:: Aim of the task ::
For each entry, output its words exactly and leave any picture behind.

:: Records to process ::
========================================
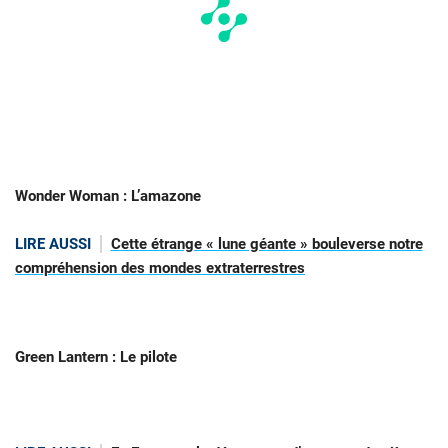
Wonder Woman : L’amazone
LIRE AUSSI
Cette étrange « lune géante » bouleverse notre
compréhension des mondes extraterrestres
Green Lantern : Le pilote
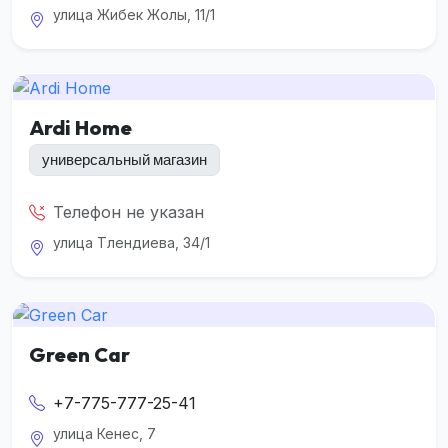
улица Жибек Жолы, 11/1
Ardi Home
универсальный магазин
Телефон не указан
улица Тлендиева, 34/1
Green Car
+7-775-777-25-41
улица Кенес, 7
========================================
:: Answer below ::
Wonder Woman : L’amazone
LIRE AUSSI
Cette étrange « lune géante » bouleverse notre
compréhension des mondes extraterrestres
Green Lantern : Le pilote
улица Жибек Жолы, 11/1
Ardi Home
универсальный магазин
Телефон не указан
улица Тлендиева, 34/1
Green Car
+7-775-777-25-41
улица Кенес, 7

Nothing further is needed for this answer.